*Work request*: Provide again, from the entries below, every line from the one containing "Kay Forest, Recording Secretary" through the one containing "Reminder and Updates for SIS", exactly as written, and no other line.
····················
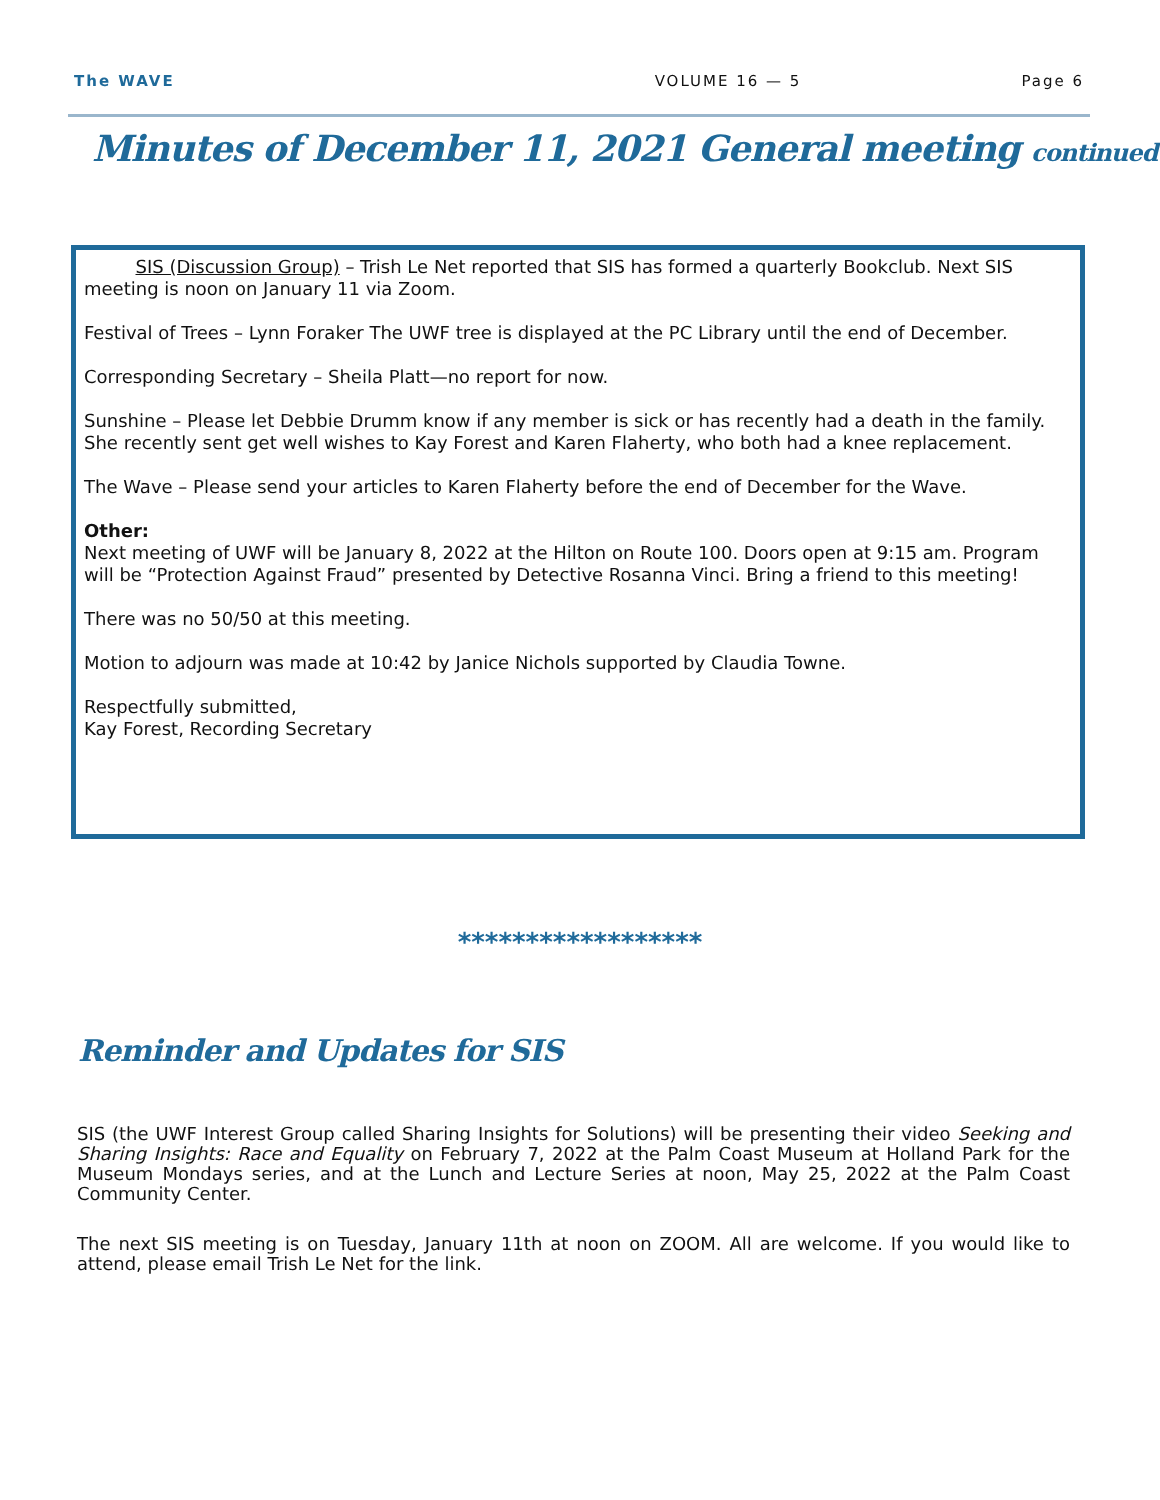The WAVE VOLUME 16 — 5 Page 6
Minutes of December 11, 2021 General meeting continued
SIS (Discussion Group) – Trish Le Net reported that SIS has formed a quarterly Bookclub. Next SIS meeting is noon on January 11 via Zoom.
Festival of Trees – Lynn Foraker The UWF tree is displayed at the PC Library until the end of December.
Corresponding Secretary – Sheila Platt—no report for now.
Sunshine – Please let Debbie Drumm know if any member is sick or has recently had a death in the family. She recently sent get well wishes to Kay Forest and Karen Flaherty, who both had a knee replacement.
The Wave – Please send your articles to Karen Flaherty before the end of December for the Wave.
Other:
Next meeting of UWF will be January 8, 2022 at the Hilton on Route 100. Doors open at 9:15 am. Program will be “Protection Against Fraud” presented by Detective Rosanna Vinci. Bring a friend to this meeting!
There was no 50/50 at this meeting.
Motion to adjourn was made at 10:42 by Janice Nichols supported by Claudia Towne.
Respectfully submitted,
Kay Forest, Recording Secretary
******************
Reminder and Updates for SIS
SIS (the UWF Interest Group called Sharing Insights for Solutions) will be presenting their video Seeking and Sharing Insights: Race and Equality on February 7, 2022 at the Palm Coast Museum at Holland Park for the Museum Mondays series, and at the Lunch and Lecture Series at noon, May 25, 2022 at the Palm Coast Community Center.
The next SIS meeting is on Tuesday, January 11th at noon on ZOOM. All are welcome. If you would like to attend, please email Trish Le Net for the link.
····················
*Answer for the task*:
Kay Forest, Recording Secretary
******************
Reminder and Updates for SIS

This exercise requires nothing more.